Cuphead offers frustratingly addicting sidescroller

Sitting alone in the dark at 11 p.m. Anger boiling over. About to blow a fuse. That’s what Cuphead is about. It’s an incredibly challenging game designed to not be beaten. Every level is hard, and there is no such thing as easy. It’s level after level of brutal challenges and impossible enemies. Cuphead is designed to make you angry, and it does that very well. That’s the beauty and fun of the game, also making it one of the most diverse games on the market.

Cuphead’s art is one of the coolest parts of the game. The artwork and music are made to look like you are playing an early Disney cartoon. The 1940s-esque cartoon theme makes for great looking, side-scrolling adventure. A diverse array of enemies that walk weird, talk weird and fight weird is what makes it a little easy playing the same level over 20 times. If it was some other theme like a jungle, or whatever, it just wouldn’t work the same.
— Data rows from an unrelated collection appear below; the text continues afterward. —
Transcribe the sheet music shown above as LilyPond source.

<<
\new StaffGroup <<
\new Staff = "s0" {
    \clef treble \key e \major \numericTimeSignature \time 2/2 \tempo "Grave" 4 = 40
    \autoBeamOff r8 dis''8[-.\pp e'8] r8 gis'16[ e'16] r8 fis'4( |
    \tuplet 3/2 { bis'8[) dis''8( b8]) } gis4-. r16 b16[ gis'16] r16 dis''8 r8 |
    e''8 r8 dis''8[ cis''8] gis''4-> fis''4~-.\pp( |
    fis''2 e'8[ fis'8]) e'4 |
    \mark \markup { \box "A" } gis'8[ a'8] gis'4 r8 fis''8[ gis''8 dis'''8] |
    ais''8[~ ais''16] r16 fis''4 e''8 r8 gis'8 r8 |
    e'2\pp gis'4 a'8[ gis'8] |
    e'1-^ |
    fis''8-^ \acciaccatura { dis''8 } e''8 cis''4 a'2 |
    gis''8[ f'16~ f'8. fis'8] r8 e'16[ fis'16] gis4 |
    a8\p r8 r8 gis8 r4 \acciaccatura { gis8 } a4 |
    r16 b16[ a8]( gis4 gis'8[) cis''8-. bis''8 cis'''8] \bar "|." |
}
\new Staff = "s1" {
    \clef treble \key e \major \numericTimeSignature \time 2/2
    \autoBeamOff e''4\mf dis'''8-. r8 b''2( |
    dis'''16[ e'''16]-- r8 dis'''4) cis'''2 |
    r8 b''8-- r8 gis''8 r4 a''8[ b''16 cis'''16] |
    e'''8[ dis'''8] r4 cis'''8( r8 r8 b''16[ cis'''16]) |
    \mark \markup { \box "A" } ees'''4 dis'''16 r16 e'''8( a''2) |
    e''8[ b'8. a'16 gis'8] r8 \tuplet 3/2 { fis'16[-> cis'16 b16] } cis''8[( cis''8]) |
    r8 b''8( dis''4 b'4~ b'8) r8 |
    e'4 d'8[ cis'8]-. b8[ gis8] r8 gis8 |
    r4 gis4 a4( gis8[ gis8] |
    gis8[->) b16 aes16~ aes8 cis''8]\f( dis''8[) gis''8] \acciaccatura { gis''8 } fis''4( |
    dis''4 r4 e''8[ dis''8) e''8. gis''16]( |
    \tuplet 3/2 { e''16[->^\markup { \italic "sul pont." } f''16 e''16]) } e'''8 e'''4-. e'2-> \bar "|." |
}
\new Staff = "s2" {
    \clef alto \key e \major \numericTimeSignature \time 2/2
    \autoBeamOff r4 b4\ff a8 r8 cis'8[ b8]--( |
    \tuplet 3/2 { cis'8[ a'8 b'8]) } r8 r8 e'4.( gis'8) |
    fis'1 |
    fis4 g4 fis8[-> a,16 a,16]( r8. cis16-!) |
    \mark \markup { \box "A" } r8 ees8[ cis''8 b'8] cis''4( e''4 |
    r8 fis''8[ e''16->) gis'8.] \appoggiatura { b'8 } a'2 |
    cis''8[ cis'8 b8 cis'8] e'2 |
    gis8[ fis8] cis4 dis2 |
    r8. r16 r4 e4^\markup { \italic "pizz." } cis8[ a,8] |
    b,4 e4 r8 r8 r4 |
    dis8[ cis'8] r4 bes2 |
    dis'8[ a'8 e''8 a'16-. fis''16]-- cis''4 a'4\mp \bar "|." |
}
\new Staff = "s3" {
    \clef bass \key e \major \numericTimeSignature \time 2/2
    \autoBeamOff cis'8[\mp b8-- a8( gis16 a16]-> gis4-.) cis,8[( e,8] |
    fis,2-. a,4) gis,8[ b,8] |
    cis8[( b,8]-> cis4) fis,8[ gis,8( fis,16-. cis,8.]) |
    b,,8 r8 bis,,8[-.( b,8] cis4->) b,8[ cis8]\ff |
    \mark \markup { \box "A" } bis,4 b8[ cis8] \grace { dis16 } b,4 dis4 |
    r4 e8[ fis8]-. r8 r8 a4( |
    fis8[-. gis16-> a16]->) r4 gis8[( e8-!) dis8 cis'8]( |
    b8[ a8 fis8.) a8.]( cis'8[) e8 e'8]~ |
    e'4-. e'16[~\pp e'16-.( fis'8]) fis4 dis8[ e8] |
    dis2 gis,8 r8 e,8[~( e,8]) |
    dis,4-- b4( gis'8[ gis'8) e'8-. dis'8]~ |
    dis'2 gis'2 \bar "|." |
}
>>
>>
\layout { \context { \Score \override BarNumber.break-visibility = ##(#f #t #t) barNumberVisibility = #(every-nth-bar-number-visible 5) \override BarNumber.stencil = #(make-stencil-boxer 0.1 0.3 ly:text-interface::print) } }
The crazy up-tempo, jazzy style is in sync with the hand-drawn art in a way that’s hard to describe, but by just looking, you know there’s something special pertaining to it.

Cuphead’s is something that is ferocious. It makes you want to slam your controller down and throw it across the room countless times. That being said, when everything finally connects and falls to fruition perfectly, it is a moment of pure euphoria. It is a dopamine level only felt by heroin addicts and Cuphead fiends.

So, this all being said, before buying you must know how hard the game is. It’s nearly impossible. You’ll have to play levels so much so that you remember every little thing. You’ll study it, memorize it and develop new strategies to make it through the gauntlet.

Trial and error is both your friend and foe. If you have any desire to play this game in its entirety, it will be hard. It will seem like an impossibility, but it will be euphoric in the end.

The run and gun games will take forever. These are the modes that require the studious concentration. It seems easy enough. All you have to do is run to the right and avoid enemies in this side-scrolling mode, but the lack of forgiveness is what gives this mode its bite.

So much as a mistimed jump, dash or sprint can be deadly. Upgrades are important to things like your peashooter and movement abilities, but all in all, they are futile if you don’t have the skills.

Boss battle levels are next up. It’s usually just three killer bosses who are impossible to take down. For me, it always seemed to require unconventional ways to take them down, like running around until I got a few shots in. It will be hard, it will be brutal, but if you persist you will get it down.

Cuphead is a daunting game. I’ve said that about 400 times now, so you get the idea, but it would be a disservice to let you go in unarmored with tips. First off, I know I said the upgrades mean jack squat without skill, and I mean that, but that also doesn’t mean you go in without any upgrades. They can provide useful in dire times.

For example, there’s a smokescreen ability allowing you to be untouched during dashes. This can be incredibly useful in tight situations. An accidental death resulted by running into an enemy is one of the more infuriating ways to end it. This will hopefully limit those.

Secondly, choose a shooter that works for you. Whether it be the spread shooter that fires in multiple directions at short range, a homing shooter that does little damage or the final shooter, the boomerang, that shoots projectiles that follow your character.

Thirdly, don’t give up. When times seem dire, things are breaking and you just feel like quitting, don’t. As long as you don’t stop trying, eventually there will be a finish line.

Cuphead’s gameplay art, mixed with its challenges, make it a timeless game. The arcade style of play is perfect for the game and only helps its case. The depth may seem limited, but you tend not to focus on that stuff when you’re 50 tries deep into a level.